- **СУТЬ ЗАДАНИЯ**
Ответьте по фрагменту текста о законах и нравах на три вопроса:
1. Что, согласно фрагменту, вызывает воровство?
2. Какие два вида права существовали во Франции до революции?
3. С чем Бонапарт смешал то, что в прежних законах могло оправдать его самовластье?

- **ФРАГМЕНТ ТЕКСТА**

Скачать:TXTPDF
Будущее общество. Жан Грав

Число их уменьшилось с того дня, когда их оставили в покое, и теперь они не проявляют намерений ни ездить верхом на метлах, ни иметь сношений с сатаной, хотя за это более их никто не вздумал бы преследовать.

Что касается воров, то хотя наказания и стали менее суровы, их продолжают преследовать, если они не защищены своим общественным положением или должностью, но мы не думаем, что их число уменьшилось; здесь вопреки законам и общественному мнению действует еще один фактор: социальная организация и институт частной собственности, на котором она основана, вызывают воровство. Воровство есть продукт капиталистического режима, и исчезнет только вместе с тем, что его порождает.

Наоборот, если бы кто нибудь имел терпение перерыть собрание законов и указов, он нашел бы, что многие из них вышли из употребления, так как нравы изменились, вследствие чего они сделались излишними.

Что представляли из себя первые писанные законы, как не признанные и приведенные в порядок нравы и обычаи. Еще до революции во Франции было право феодальное и право обычное. Последнее вытекало из обычаев, и каждая провинция в очень многих случаях управлялась по своим обычаям. Как только буржуазия окрепла, первым делом её было завладеть прерогативами Парламента, присвоить законодательную власть и издать свои законы и декреты, причем она заботилась только об интересах своего класса, не обращая внимания на местные нравы и обычаи населения, над которым ею чинились суд и расправа. Затем явился Бонапарт и продолжал дело Конвента; он смешал вместе с несколькими обрывками римского права то, что в изданных до него законах могло оправдать его самовластье; и таким образом нами при помощи законов правят давно уже умершие люди, причем каждое новое поколение не упускало случая вносить в законы еще свои ограничения, вместо того, чтобы просто всех их уничтожить. Это только усложнило положение и все более и более запутывало нас в безвыходную сеть декретов, законов и регламентов, губящих всякого, кто в нее попадает.

- **ИСХОДНЫЕ СТРОКИ**
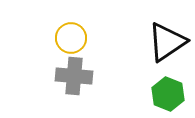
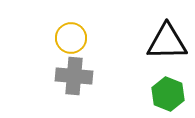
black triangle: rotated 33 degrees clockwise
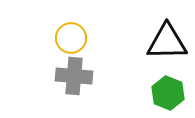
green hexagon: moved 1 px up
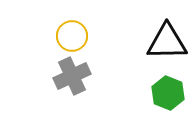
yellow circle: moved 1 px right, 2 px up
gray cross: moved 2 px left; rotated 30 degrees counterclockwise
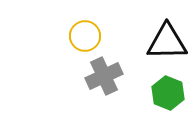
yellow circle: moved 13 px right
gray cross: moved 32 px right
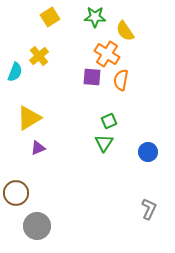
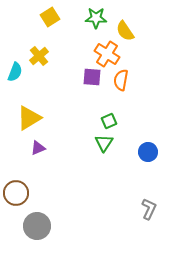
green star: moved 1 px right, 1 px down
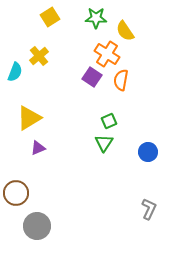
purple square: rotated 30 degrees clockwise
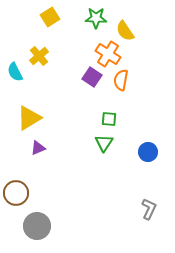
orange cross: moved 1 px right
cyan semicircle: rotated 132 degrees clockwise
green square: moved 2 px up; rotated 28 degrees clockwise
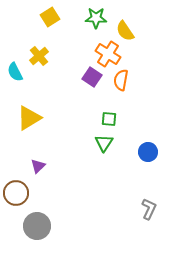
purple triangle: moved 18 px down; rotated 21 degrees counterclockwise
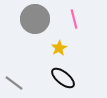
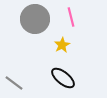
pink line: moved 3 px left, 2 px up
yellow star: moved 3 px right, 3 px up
==
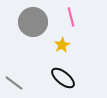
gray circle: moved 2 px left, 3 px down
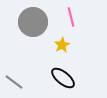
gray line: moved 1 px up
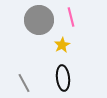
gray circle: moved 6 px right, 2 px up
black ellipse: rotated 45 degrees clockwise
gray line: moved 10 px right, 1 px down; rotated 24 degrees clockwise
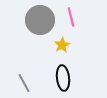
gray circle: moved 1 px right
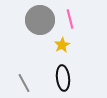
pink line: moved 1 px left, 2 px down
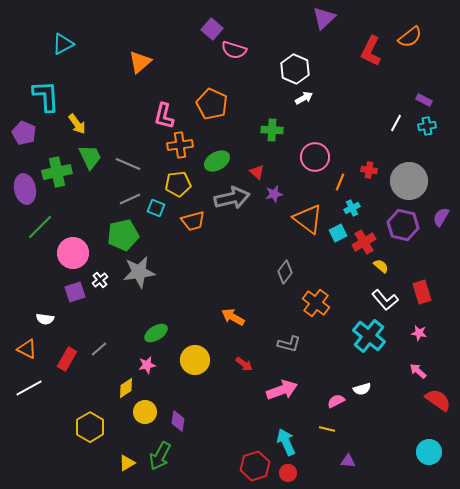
---
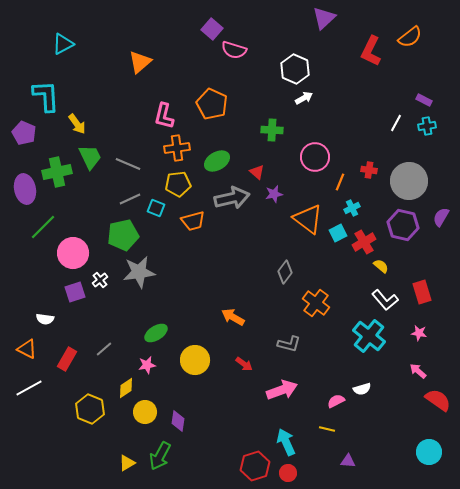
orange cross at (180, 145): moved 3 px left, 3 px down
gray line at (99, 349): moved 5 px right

- **РЕЗУЛЬТАТ УПРАЖНЕНИЯ**
1. Социальная организация и институт частной собственности, на котором она основана.
2. Право феодальное и право обычное.
3. С несколькими обрывками римского права.